■ **WHAT IS NEEDED**: The required output is the line with "For every layout" plus all lines that follow it to the end of the listing below, written out exactly, with no pictures.
EXERCISE INPUTS: Begin
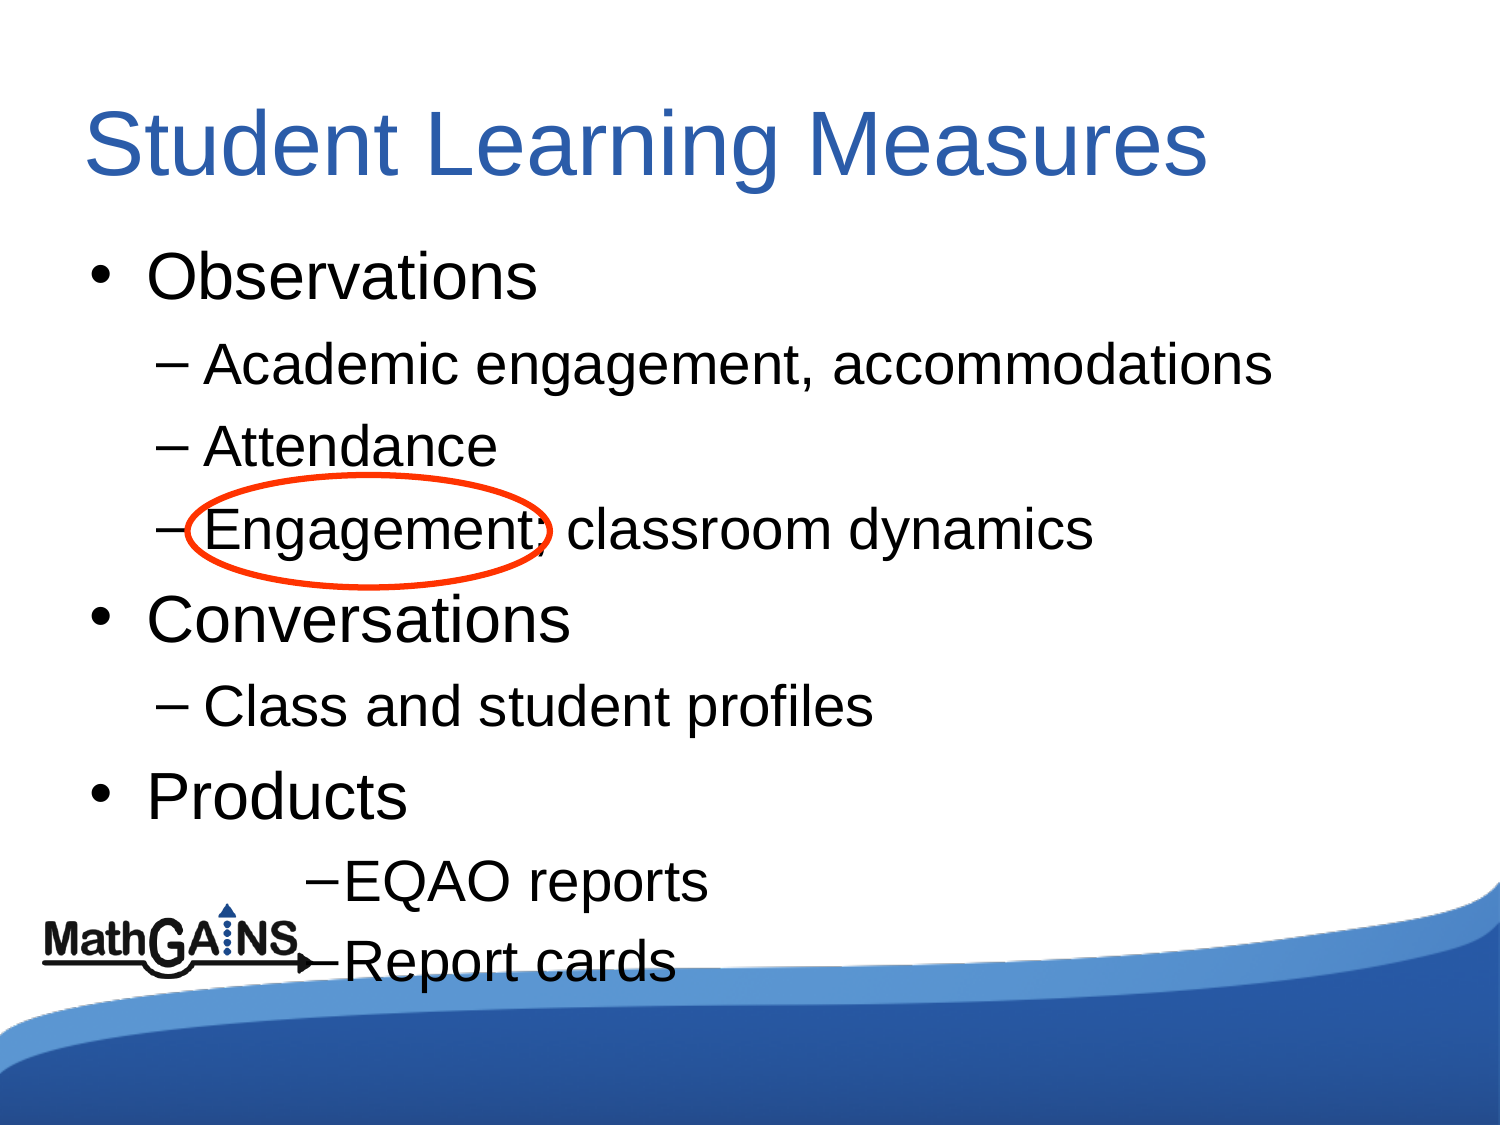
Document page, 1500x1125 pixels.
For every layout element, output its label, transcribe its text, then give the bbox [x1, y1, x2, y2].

text_box [187, 474, 550, 588]
picture [0, 878, 1500, 1125]
title Student Learning Measures [74, 14, 1426, 224]
list Observations Academic engagement, accommodations Attendance Engagement; classroom dynamics Conversations Class and student profiles Products EQAO reports Report cards [74, 224, 1426, 1088]
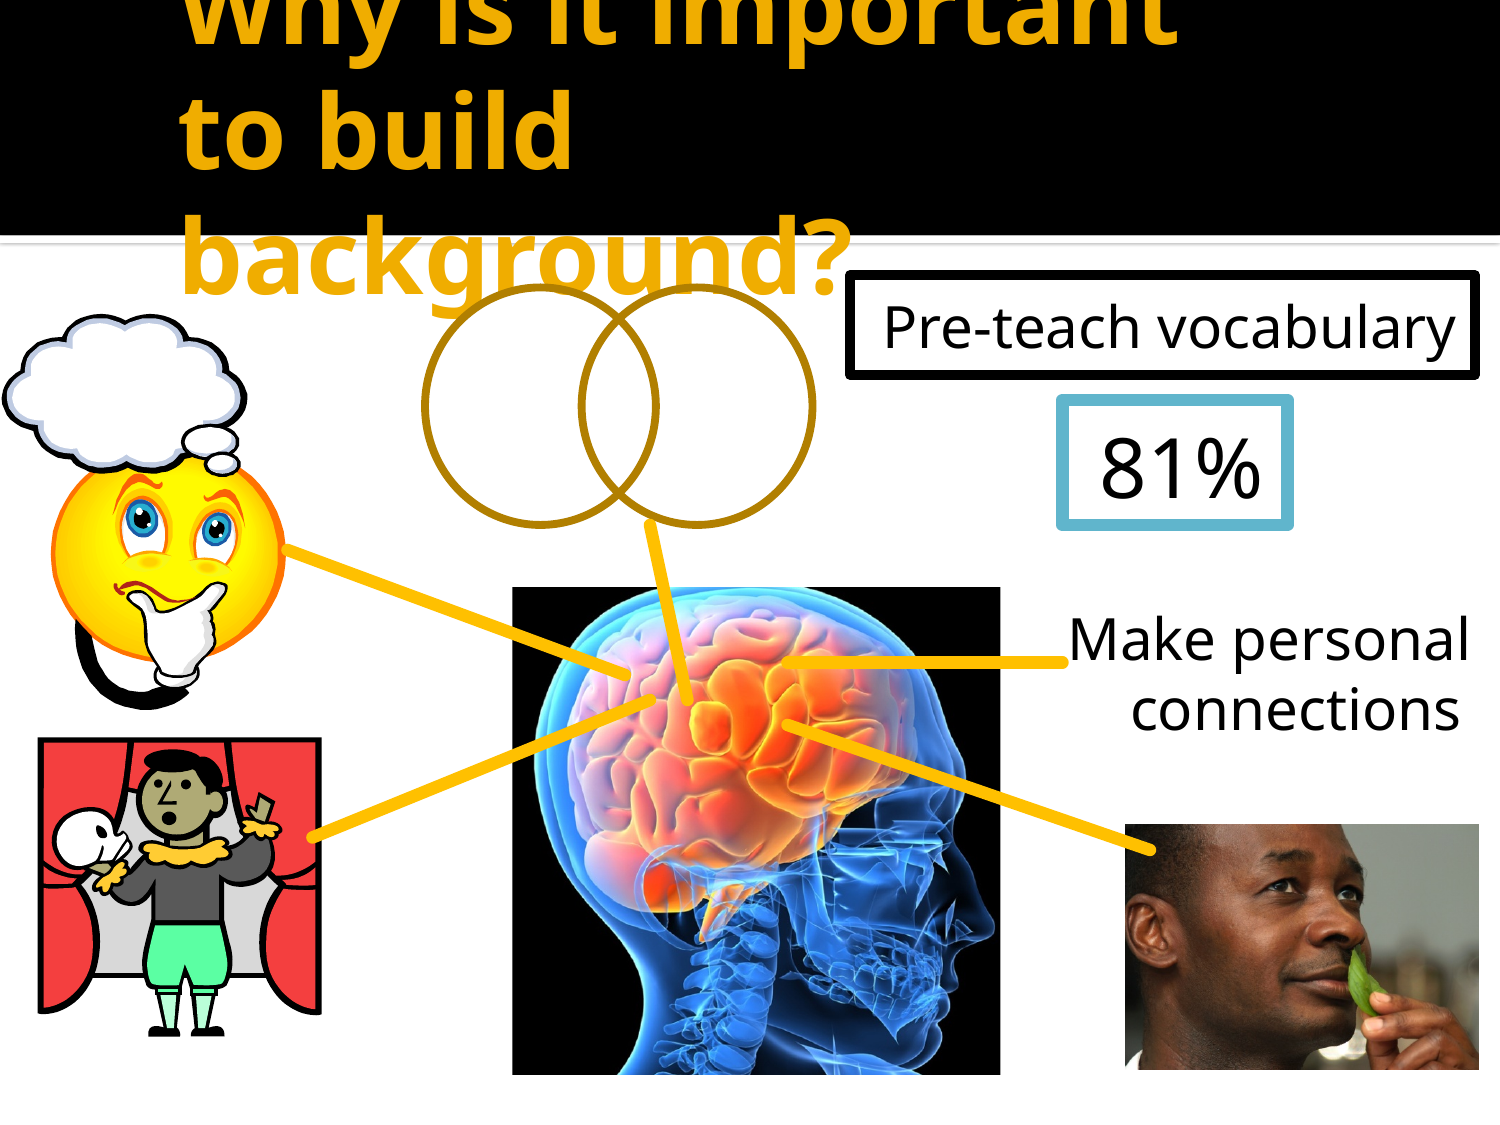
EXERCISE INPUTS: End
■ **RESPONSE FOR THIS EXERCISE**:
For every layout element, output its label, transcribe its text, then give the bbox [x1, y1, x2, y2].

text_box [187, 474, 550, 588]
picture [0, 878, 1500, 1125]
title Student Learning Measures [74, 14, 1426, 224]
list Observations Academic engagement, accommodations Attendance Engagement; classroom dynamics Conversations Class and student profiles Products EQAO reports Report cards [74, 224, 1426, 1088]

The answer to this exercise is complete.